Giovanni Bruno, portuale di Pozzallo ha atterrato ieri sera all’aeroporto Falcone Borsellino di Palermo. E’ fuggito dalla guerra  attraversando la frontiera per scappare da Kherson, dove era intrappolato con la moglie, la figlia di 22 mesi e i suoceri.

 

Lui era uno dei 33 italiani rimasti bloccati tra Mariupol e Kherson, uno dei 300 che l’unità di crisi della Farnesina sta cercando da giorni di tirare fuori dall’incubo della guerra. Il suocero, 54 anni, non poteva lasciare la città, per la legge marziale in vigore che non permette agli uomini tra i 18 e i 60 anni di lasciare il paese perché potrebbero teoricamente ancora combattere per l’esercito ucraino. Così coraggiosamente ha accompagnato in macchina la figlia, il genero e la nipotina ad Odessa.

“Abbiamo superato 15 posti di blocco, 3 russi e 12 ucraini, alla fine siamo arrivati alla dogana – dice Giovanni Bruno – Il viaggio è stato difficile, da Kherson alla costa, raggiungendo la zona di Mycolaiv fino ad Odessa. È proprio ad Odessa. Qui sono stato aiutato dal giornalista di Radio Rai Simone Zazzera. Ci ha accompagnati a Palanca. Da Palanca, in Moldavia, siamo andati in autobus fino ad Husi, in Romania, dove i suoi amici romeni sono venuti a prenderlo in macchina. Ieri sera finalmente ci siamo imbarcati sul volo da Bucarest per Palermo, per tornare finalmente in Italia”.

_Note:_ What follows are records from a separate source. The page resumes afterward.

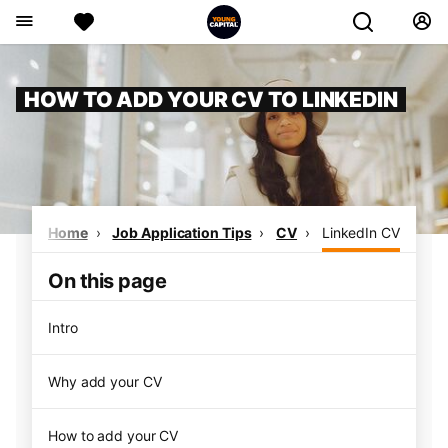
HOW TO ADD YOUR CV TO LINKEDIN
Home
Job Application Tips
CV
LinkedIn CV
On this page
Intro
Why add your CV
How to add your CV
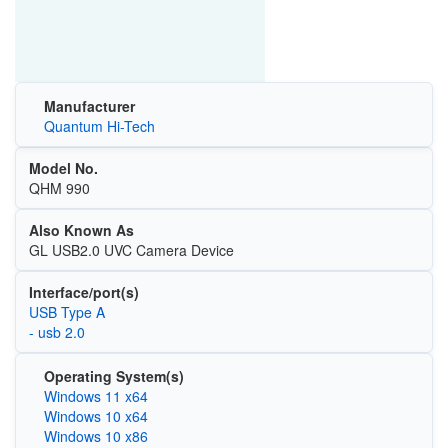
Manufacturer
Quantum Hi-Tech
Model No.
QHM 990
Also Known As
GL USB2.0 UVC Camera Device
Interface/port(s)
USB Type A
- usb 2.0
Operating System(s)
Windows 11 x64
Windows 10 x64
Windows 10 x86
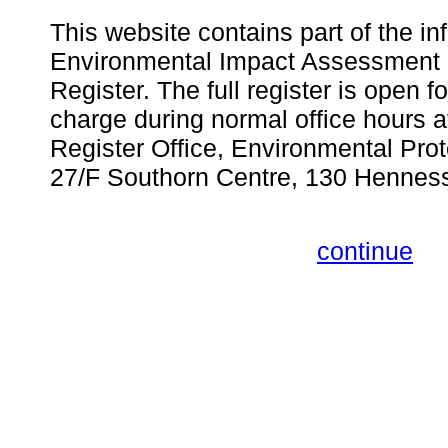
This website contains part of the in
Environmental Impact Assessment 
Register. The full register is open fo
charge during normal office hours 
Register Office, Environmental Pro
27/F Southorn Centre, 130 Hennes
continue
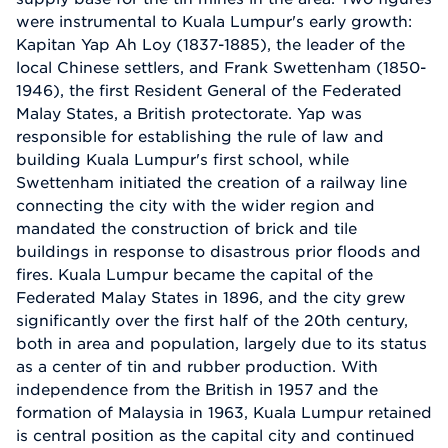
were instrumental to Kuala Lumpur's early growth:
Kapitan Yap Ah Loy (1837-1885), the leader of the
local Chinese settlers, and Frank Swettenham (1850-
1946), the first Resident General of the Federated
Malay States, a British protectorate. Yap was
responsible for establishing the rule of law and
building Kuala Lumpur's first school, while
Swettenham initiated the creation of a railway line
connecting the city with the wider region and
mandated the construction of brick and tile
buildings in response to disastrous prior floods and
fires. Kuala Lumpur became the capital of the
Federated Malay States in 1896, and the city grew
significantly over the first half of the 20th century,
both in area and population, largely due to its status
as a center of tin and rubber production. With
independence from the British in 1957 and the
formation of Malaysia in 1963, Kuala Lumpur retained
is central position as the capital city and continued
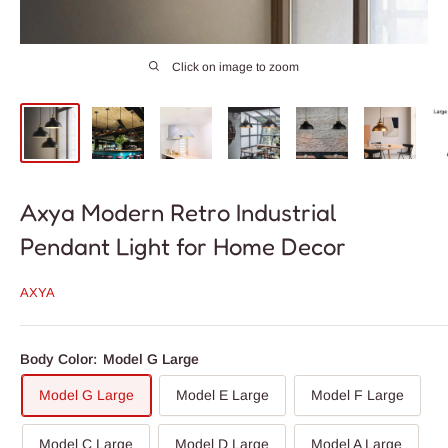
Click on image to zoom
Axya Modern Retro Industrial
Pendant Light for Home Decor
AXYA
Body Color:
Model G Large
Model G Large
Model E Large
Model F Large
Model C Large
Model D Large
Model A Large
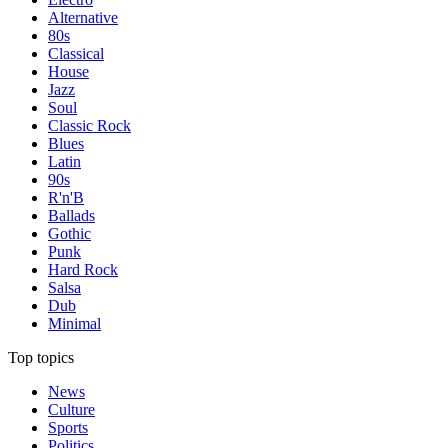
Alternative
80s
Classical
House
Jazz
Soul
Classic Rock
Blues
Latin
90s
R'n'B
Ballads
Gothic
Punk
Hard Rock
Salsa
Dub
Minimal
Top topics
News
Culture
Sports
Politics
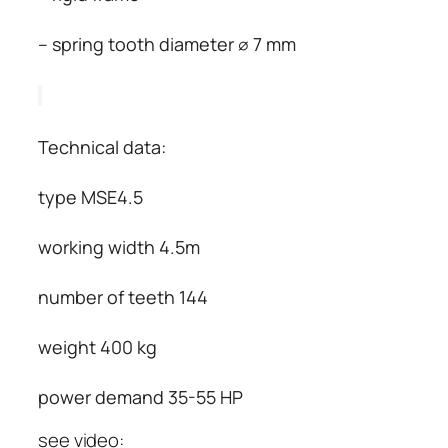
– spring tooth diameter ∅ 7 mm
Technical data:
type MSE4.5
working width 4.5m
number of teeth 144
weight 400 kg
power demand 35-55 HP
see video:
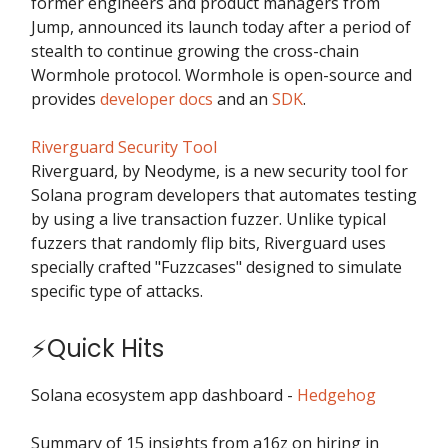
former engineers and product managers from
Jump, announced its launch today after a period of
stealth to continue growing the cross-chain
Wormhole protocol. Wormhole is open-source and
provides
developer docs
and an
SDK
.
Riverguard Security Tool
Riverguard, by Neodyme, is a new security tool for
Solana program developers that automates testing
by using a live transaction fuzzer. Unlike typical
fuzzers that randomly flip bits, Riverguard uses
specially crafted "Fuzzcases" designed to simulate
specific type of attacks.
⚡Quick Hits
Solana ecosystem app dashboard -
Hedgehog
Summary of 15 insights from a16z on hiring in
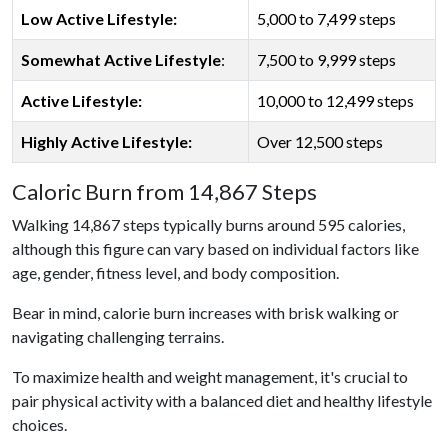
Low Active Lifestyle:
5,000 to 7,499 steps
Somewhat Active Lifestyle
:
7,500 to 9,999 steps
Active Lifestyle:
10,000 to 12,499 steps
Highly Active Lifestyle:
Over 12,500 steps
Caloric Burn from 14,867 Steps
Walking 14,867 steps typically burns around 595 calories,
although this figure can vary based on individual factors like
age, gender, fitness level, and body composition.
Bear in mind, calorie burn increases with brisk walking or
navigating challenging terrains.
To maximize health and weight management, it's crucial to
pair physical activity with a balanced diet and healthy lifestyle
choices.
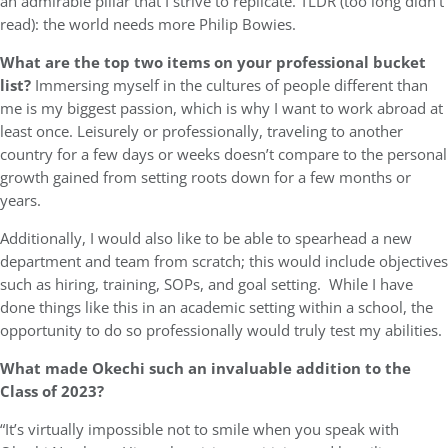
an admirable pillar that I strive to replicate. TLDR (too long didn’t
read): the world needs more Philip Bowies.
What are the top two items on your professional bucket
list?
Immersing myself in the cultures of people different than
me is my biggest passion, which is why I want to work abroad at
least once. Leisurely or professionally, traveling to another
country for a few days or weeks doesn’t compare to the personal
growth gained from setting roots down for a few months or
years.
Additionally, I would also like to be able to spearhead a new
department and team from scratch; this would include objectives
such as hiring, training, SOPs, and goal setting. While I have
done things like this in an academic setting within a school, the
opportunity to do so professionally would truly test my abilities.
What made Okechi such an invaluable addition to the
Class of 2023?
“It’s virtually impossible not to smile when you speak with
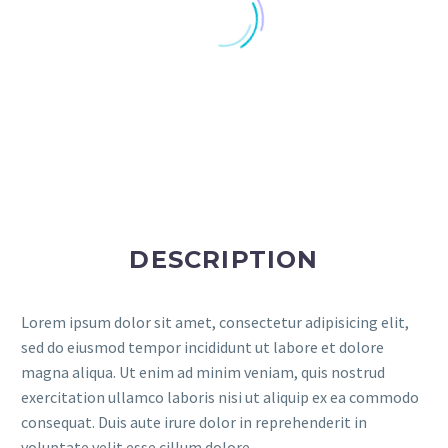
DESCRIPTION
Lorem ipsum dolor sit amet, consectetur adipisicing elit,
sed do eiusmod tempor incididunt ut labore et dolore
magna aliqua. Ut enim ad minim veniam, quis nostrud
exercitation ullamco laboris nisi ut aliquip ex ea commodo
consequat. Duis aute irure dolor in reprehenderit in
voluptate velit esse cillum dolore.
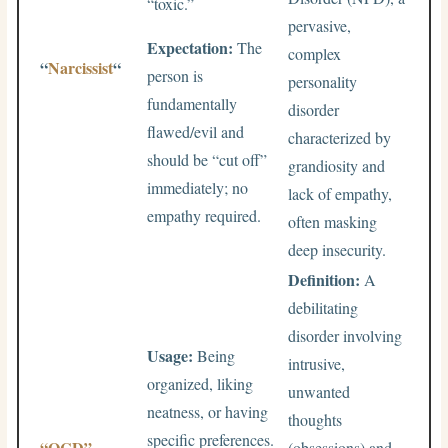
“toxic.”
pervasive,
Expectation:
The
complex
“
Narcissist
“
person is
personality
fundamentally
disorder
flawed/evil and
characterized by
should be “cut off”
grandiosity and
immediately; no
lack of empathy,
empathy required.
often masking
deep insecurity.
Definition:
A
debilitating
disorder involving
Usage:
Being
intrusive,
organized, liking
unwanted
neatness, or having
thoughts
specific preferences.
“OCD”
(obsessions) and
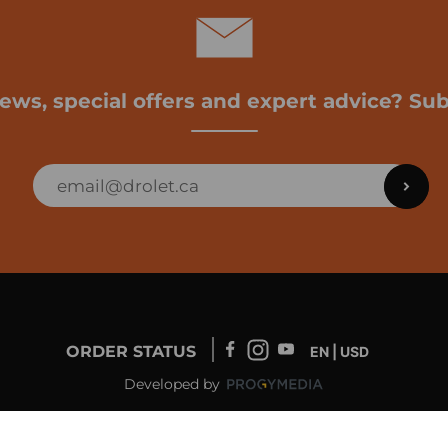
news, special offers and expert advice? Sub
ORDER STATUS
EN | USD
Developed by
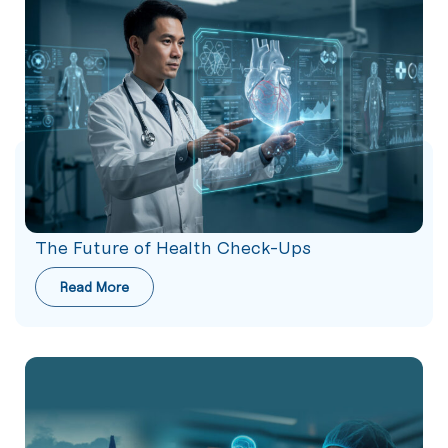
The Future of Health Check-Ups
Read More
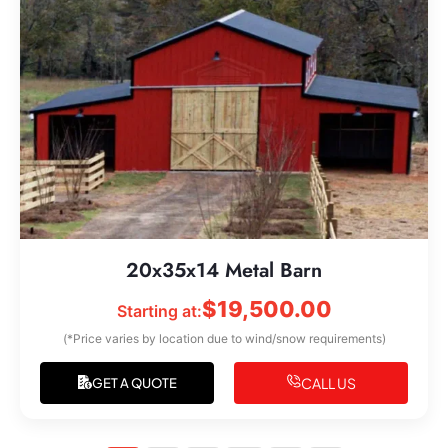
20x35x14 Metal Barn
$
19,500.00
Starting at:
(*Price varies by location due to wind/snow requirements)
CALL US
GET A QUOTE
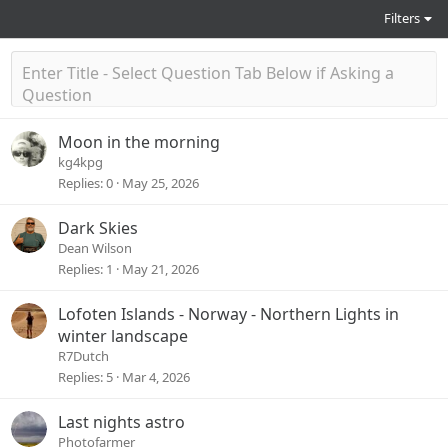
Filters
Moon in the morning
kg4kpg
Replies
0
May 25, 2026
Dark Skies
Dean Wilson
Replies
1
May 21, 2026
Lofoten Islands - Norway - Northern Lights in
winter landscape
R7Dutch
Replies
5
Mar 4, 2026
Last nights astro
Photofarmer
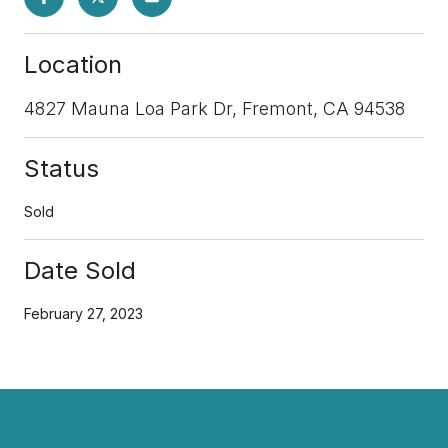
Location
4827 Mauna Loa Park Dr, Fremont, CA 94538
Status
Sold
Date Sold
February 27, 2023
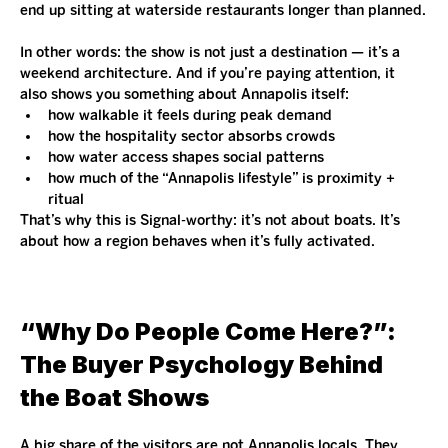
end up sitting at waterside restaurants longer than planned.
In other words: the show is not just a destination — it’s a 
weekend architecture. And if you’re paying attention, it 
also shows you something about Annapolis itself:
how walkable it feels during peak demand
how the hospitality sector absorbs crowds
how water access shapes social patterns
how much of the “Annapolis lifestyle” is proximity + 
ritual
That’s why this is Signal-worthy: it’s not about boats. It’s 
about how a region behaves when it’s fully activated.
“Why Do People Come Here?”: 
The Buyer Psychology Behind 
the Boat Shows
A big share of the visitors are not Annapolis locals. They 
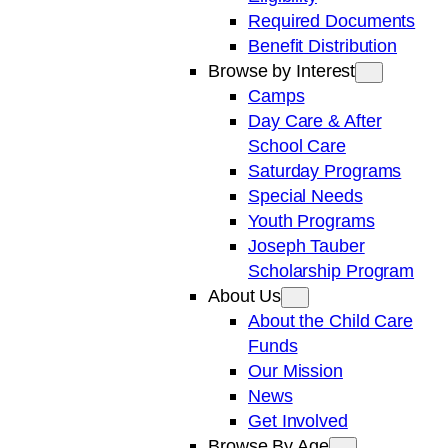
Required Documents
Benefit Distribution
Browse by Interest
Camps
Day Care & After
School Care
Saturday Programs
Special Needs
Youth Programs
Joseph Tauber
Scholarship Program
About Us
About the Child Care
Funds
Our Mission
News
Get Involved
Browse By Age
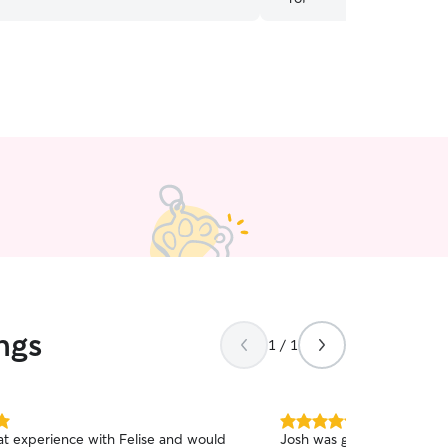
ngs
1 / 1
5.0
eat experience with Felise and would
Josh was great. He kept u
out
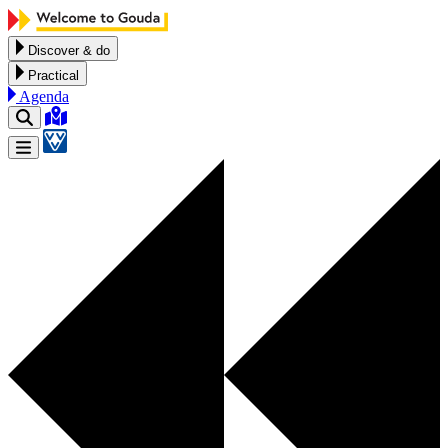
Skip to content
Discover & do
Practical
Agenda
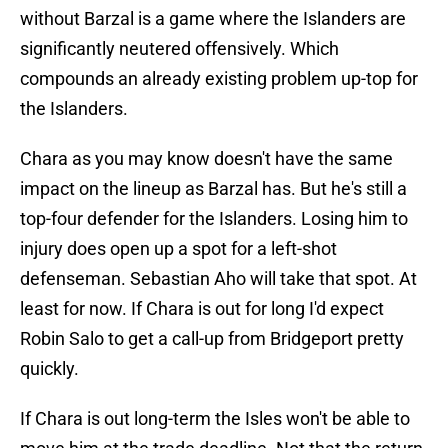
without Barzal is a game where the Islanders are
significantly neutered offensively. Which
compounds an already existing problem up-top for
the Islanders.
Chara as you may know doesn't have the same
impact on the lineup as Barzal has. But he's still a
top-four defender for the Islanders. Losing him to
injury does open up a spot for a left-shot
defenseman. Sebastian Aho will take that spot. At
least for now. If Chara is out for long I'd expect
Robin Salo to get a call-up from Bridgeport pretty
quickly.
If Chara is out long-term the Isles won't be able to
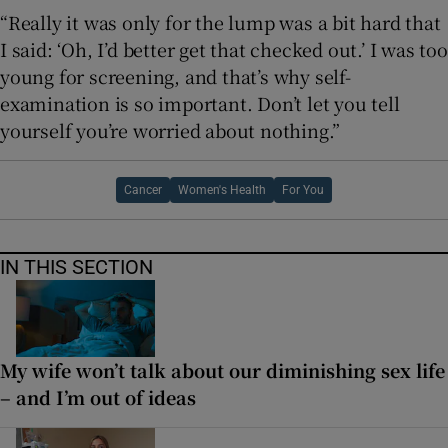
“Really it was only for the lump was a bit hard that
I said: ‘Oh, I’d better get that checked out.’ I was too
young for screening, and that’s why self-
examination is so important. Don’t let you tell
yourself you’re worried about nothing.”
Cancer
Women's Health
For You
IN THIS SECTION
My wife won’t talk about our diminishing sex life
– and I’m out of ideas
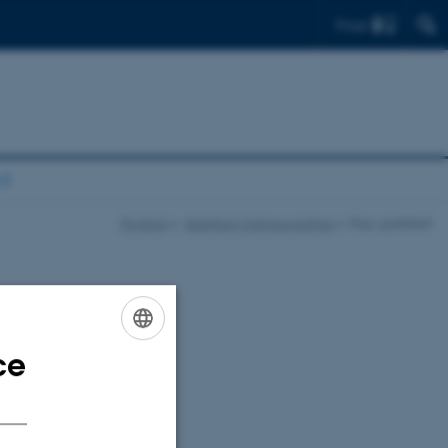
Find
d!
Projects
Quantum Campus Aarhus
Stay updated!
ce
ENGLISH
DANISH
cluding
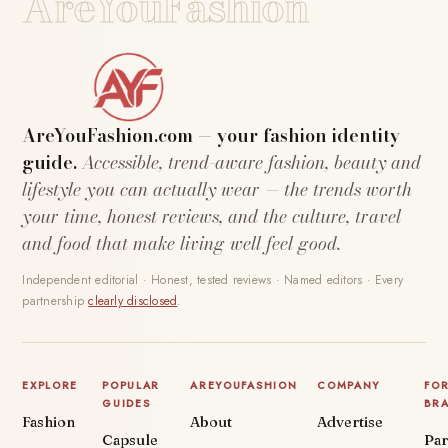
AreYouFashion
AreYouFashion.com — your fashion identity
guide.
Accessible, trend-aware fashion, beauty and
lifestyle you can actually wear — the trends worth
your time, honest reviews, and the culture, travel
and food that make living well feel good.
Independent editorial · Honest, tested reviews · Named editors · Every
partnership
clearly disclosed
.
EXPLORE
POPULAR
AREYOUFASHION
COMPANY
FO
GUIDES
BR
Fashion
About
Advertise
Capsule
Par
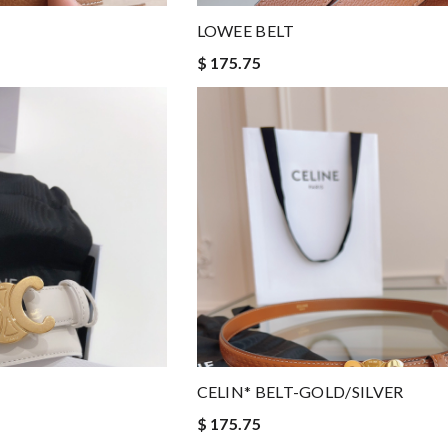
LOWEE BELT
$ 175.75
CELIN* BELT-GOLD/SILVER
$ 175.75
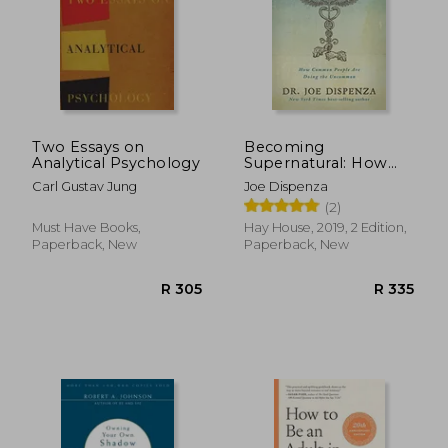
Two Essays on
Becoming
Analytical Psychology
Supernatural: How
Common People are
Carl Gustav Jung
Joe Dispenza
Doing the
(2)
Uncommon
Must Have Books,
Hay House, 2019, 2 Edition,
Paperback, New
Paperback, New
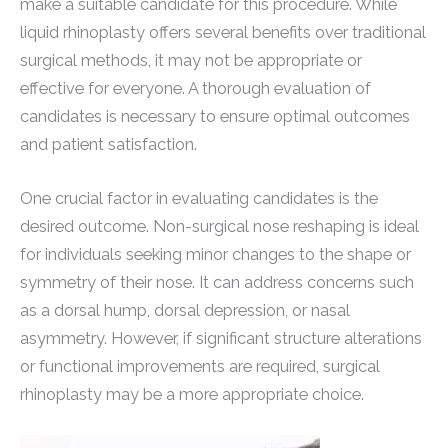
make a suitable candidate for this procedure. While
liquid rhinoplasty offers several benefits over traditional
surgical methods, it may not be appropriate or
effective for everyone. A thorough evaluation of
candidates is necessary to ensure optimal outcomes
and patient satisfaction.
One crucial factor in evaluating candidates is the
desired outcome. Non-surgical nose reshaping is ideal
for individuals seeking minor changes to the shape or
symmetry of their nose. It can address concerns such
as a dorsal hump, dorsal depression, or nasal
asymmetry. However, if significant structure alterations
or functional improvements are required, surgical
rhinoplasty may be a more appropriate choice.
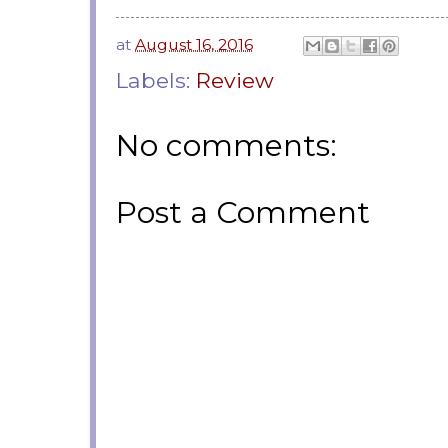
at
August 16, 2016
Labels:
Review
No comments:
Post a Comment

Bruno era intrappolato dal 24 febbraio in città, chiuso in un appartamento al settimo piano dopo che l’Ucraina era stata invasa e la città presidiata dai russi che sparavano a vista. Non poteva uscire di casa se non per pochi minuti in cui comprava verdure e uova fresche dai contadini della zona, aveva una scorta limitata di provviste. Dopo 25 giorni, ha trovato il coraggio: rincuorato da altri vicini di casa che avevano tentato la fuga, si è messo in macchina e ha deciso di scappare. “A ogni posto di blocco sembrava fosse finita – dice Bruno – ci hanno chiesto i documenti, controllavano le persone in macchina e il bagagliaio, e poi li hanno lasciati proseguire. Ogni stop la paura, il terrore di essere fermati, feriti, uccisi. Ma è andato tutto bene. Non mi sembra vero essere riuscito ad andare via”.